The “I Hafta” Muscles

I have an exercise for you.

Close your eyes. Imagine someone bursting into your space to tell you that something is wrong, it’s your fault, and you need to take care of it right now.

Stay here. Notice what happens in your body. Get really specific.

Did you have an emotional response, some kind of “uh oh!” and maybe a sense of dread or fear? Probably you tensed up too in a very familiar way. Maybe your arms wanted to rise up to protect you from getting yelled at, or your stomach dropped and your butt cheeks clenched. Maybe all of that happened and more.

I call this the “I hafta” reaction, and the muscles that get activated are your “I hafta” muscles. These muscles activate when we feel responsible, exposed, guilty, like we “hafta” do something, fix something, or make things right all on our own.

The “I hafta” reaction is really one of fear, specifically fear that “I can’t.” And the “I hafta” muscles attempt to overpower your body’s naturally relaxed state in order to get things done. There is self-distrust inherent in the “I hafta” reaction.

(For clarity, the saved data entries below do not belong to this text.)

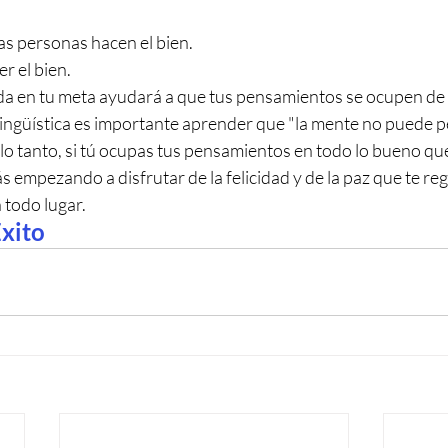
as personas hacen el bien.
er el bien. 
a en tu meta ayudará a que tus pensamientos se ocupen de e
güística es importante aprender que "la mente no puede p
 lo tanto, si tú ocupas tus pensamientos en todo lo bueno que 
s empezando a disfrutar de la felicidad y de la paz que te rega
todo lugar.
Éxito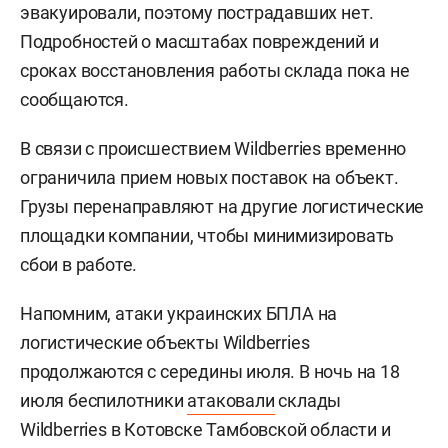
эвакуировали, поэтому пострадавших нет.
Подробностей о масштабах повреждений и
сроках восстановления работы склада пока не
сообщаются.
В связи с происшествием Wildberries временно
ограничила прием новых поставок на объект.
Грузы перенаправляют на другие логистические
площадки компании, чтобы минимизировать
сбои в работе.
Напомним, атаки украинских БПЛА на
логистические объекты Wildberries
продолжаются с середины июля. В ночь на 18
июля беспилотники
атаковали
склады
Wildberries в Котовске Тамбовской области и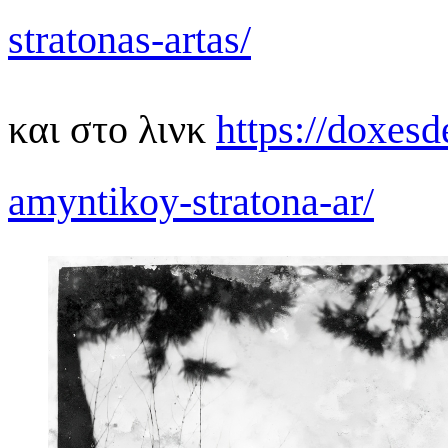
stratonas-artas/
και στο λινκ
https://doxesd
amyntikoy-stratona-ar/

To highlight the difference:

Imagine someone bursting into your space to tell you that your shoes are at the back door not the front door and because of that they are deeply concerned about your ability to get to work or school.

What happened this time?

Did you feel confused and maybe slightly amused? Was your “I hafta” reaction present with the same intensity? Since this situation was infinitely handle-able, your “I hafta” muscles didn’t need to engage. When you trust in your ability to handle a situation, your body is at ease. Without “I can’t” the “I hafta” reaction has no fuel.

In my experience, most people’s “I hafta” muscles are activated to some degree most or all of the time. In Healing Work, we engage directly with those muscles and the energies that animate them — I place my hands on the body and listen deeply, then together we provide the support needed for those muscles to relax. It’s a natural and beautiful process of melting into trust. Some of my clients tell me they feel like they are turning to liquid and dripping into the table.

The next time you notice you’re having an “I hafta” reaction, ask yourself:

  • What am I afraid of?

  • Where is the “I can’t” in this reaction? What do I think I can’t do?

  • Is it really true that “I can’t”? Where did I get that idea?

  • Do I really “hafta”? Or can I ask for help, take some time to regroup, or make a boundary?

  • How can I be patient with myself right now while I’m feeling afraid?

These are questions that can interrupt the “I hafta” response and shift our mind toward our more enduring qualities — our enormous capacity to handle things, and the love and support we can give ourself as we do.

Trust (in ourself, in the world) is our natural state, and given enough time, attention, love and care, that is where we return.